Principals warned against asking students for food

By Tina Mata'afa-Tufele 15 October 2021, 12:00PM

The Ministry of Education Sports and Culture (M.E.S.C.) has advised school Principals to refrain from asking students for food.

The notice was issued as nationwide primary assessments, the Samoa Primary Education Literacy Levels (S.P.E.L.L.) and the Samoa National Assessments of Primary Education (S.N.A.P.E.) kicked off on Thursday for students in Years 2, 4, 6 and 8.

Signed by Assistant Chief Executive Officer (A.C.E.O.) Mamea Vau Peseta-Afamasaga, the communique is addressed to Principals across primary schools and colleges.
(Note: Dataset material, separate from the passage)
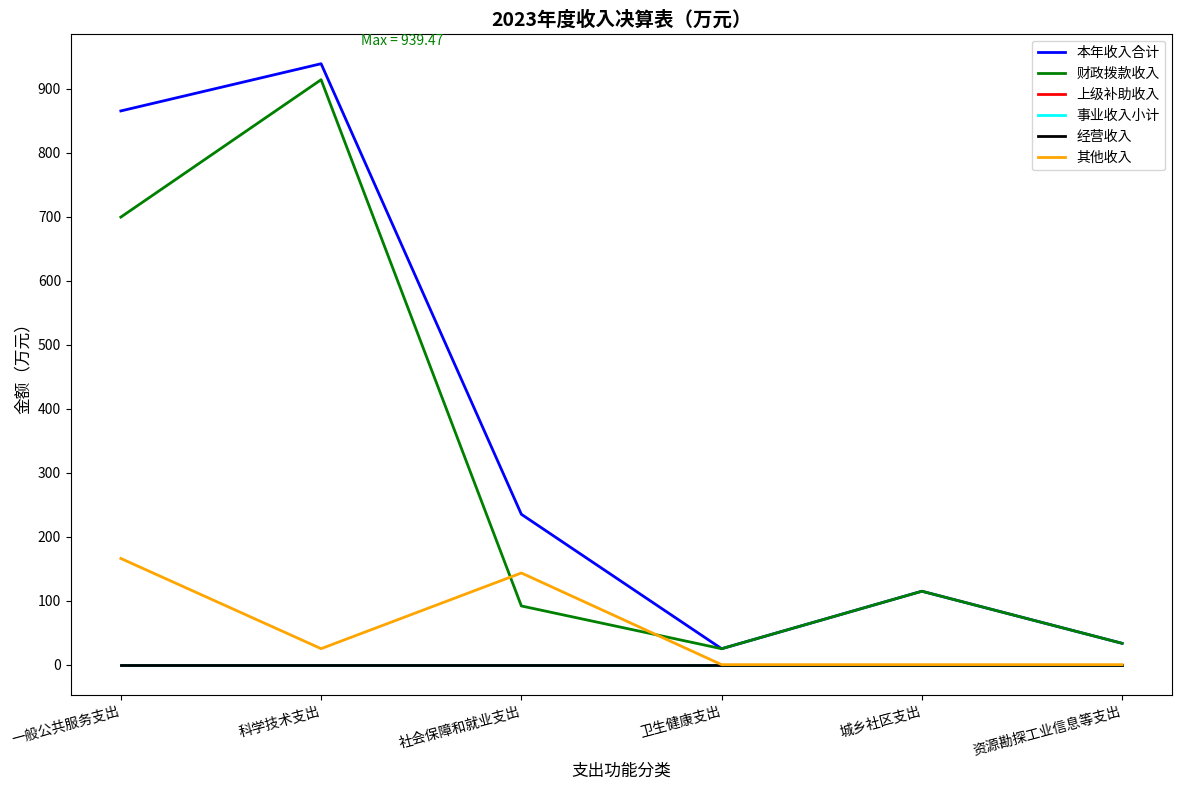

What is the label of the 6th point from the left?

资源勘探工业信息等支出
The directive reminds that M.E.S.C. regulations disallow gathering food from school students who are taking their exams this week is not allowed.
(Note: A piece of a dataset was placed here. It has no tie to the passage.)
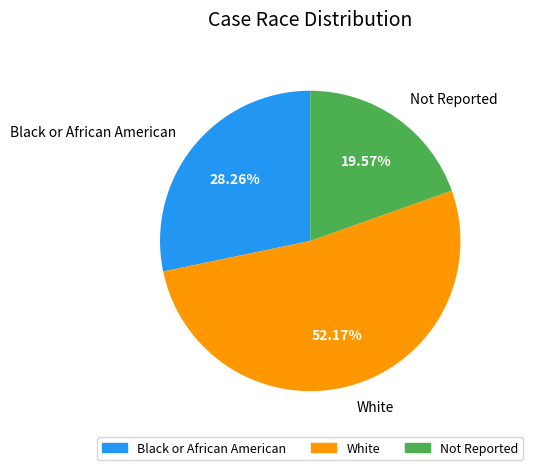

To the nearest percent, what is the average slice percentage?

33%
Students in Year 2, Year 4, Year 6 and Year 8 began their exams with numeracy testing on Thursday.

On Friday, students will be assessed for Samoan language and reading.

Assessments continue through next week and conclude on Friday.

Early this week, M.E.S.C. officials appeared in the second episode of the ministry’s new television programme Faailo Ao, to share information on testing and assessments.

Funeali’i Lumaava So’oa’emalelagi, a senior official at the testing and assessments division of M.E.S.C., said the tests which students are currently taking is to gauge their levels of comprehension.

Test results for students in Year 2 will help to structure learning for the student the following year in Year 3 and so on.

S.P.E.L.L. is helpful to prepare students for the college level, she said.

“The reason for this test is to see where the student needs help so teachers will know when the student goes to the next level,” said Ms. So’oa’emalelagi.

“We want to test children to see if they are comprehending curriculum numbers and reading and language arts. Our dream is that Year 12 students will have good comprehension and are ready for when they sit for the Samoa School Leaving Certificate (S.L.C.C.).”

However, she pointed out that there are some students who reach Year 12 and Year 13 who cannot pass the S.LC.C.

Further, S.P.E.L.L. is a diagnostic tool that helps teachers determine where each child’s strengths and weaknesses lie and to monitor their improvement or decline.

With the information gathered from diagnostics, educators create targeted intervention plans. The plans cannot be made without information that indicates each student’s weaknesses and strengths.

Parents have been advised by M.E.S.C. to refrain from changing their child’s name unless it has been done legally.

M.E.S.C. says parents often change a child’s name causing confusion with recordkeeping. 

Each student upon registering with M.E.S.C. receives a Student Identification Number (S.I.N.). The number is important because the M.E.S.C. system uses it to file each student’s information including test results.

Ms. So’oa’emalelagi asks parents to please prepare their children mentally for testing this week and the next.

“Students must be happy when they arrive for testing…don’t worry them too much…make sure they have breakfast in the morning…give them Samoan food, it’s good for the brain. Save the Bic Mac for another time, “ she said.

Food provided by students for educators and administrators has been a long topic of debate. 

Some parents want the practice of providing food for school teachers and administrators banned while some parents say they provide food for the teachers and administrators on their own free will, out of the goodness of their hearts.

In some places, the village supports the school by assigning families with certain days to provide breakfast and lunch for the teachers and administrators.